The new breed of anything-goes, toss-guilt-out-of-the-window experts were quick to say that breast being best did not make formula bad. Mothers were urged to "consult their own feelings" as to the methods they used. "Don't be depressed by the 'breastfeeding' brigade!" wrote Mary Beard.

In his early editions, Christopher Green enthused wittily about breastfeeding ("It would seem sensible to use the product recommended by the manufacturer"), but listed some rather far-fetched disadvantages: the cost ("Each mother will have to consume between 750 and 1,000 extra calories a day to keep up the flow") and the uncertainty that the baby is getting enough ("Your baby may have latched on like a bomber refuelling over Libya, but you don't know how much is passing through the tube").

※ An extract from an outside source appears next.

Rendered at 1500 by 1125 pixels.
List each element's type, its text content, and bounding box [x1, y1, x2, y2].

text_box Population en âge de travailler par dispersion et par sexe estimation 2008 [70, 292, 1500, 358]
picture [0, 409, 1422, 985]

By 2001, a paragraph on the offence that breastfeeding in public might cause has disappeared, while other signs of changing times are that refuelling takes place "over the Gulf", and a jokey aside about not exercising "with the fanatical zeal of the Ayatollah Khomeini" has been dropped.

There is no doubt that 21st-century manuals try hard to promote breastfeeding, and they certainly spell out in detail what you can expect.

But there is such a thing as overkill. They mean well, but it may be a mistake to include lengthy lists of what can go wrong or to rhapsodise over the super-suction power of an electric breast-pump. A depressingly large number of mothers get into difficulties within days of returning home from hospital, throw the book across the room and send Daddy out for some formula. As Gina Ford generously admits in her revised Contented Little Baby: "No book is as useful as informed advice from an experienced friend, relative, health visitor or breast counsellor. Until the UK acknowledges that its present post-partum care policy is severely flawed, it will continue to have a disappointingly small number of mothers who breastfeed their babies for more than a fortnight."

· This is an edited extract from Dream Babies: Childcare Advice from John Locke to Gina Ford by Christina Hardyment, published on November 29 at £12.99.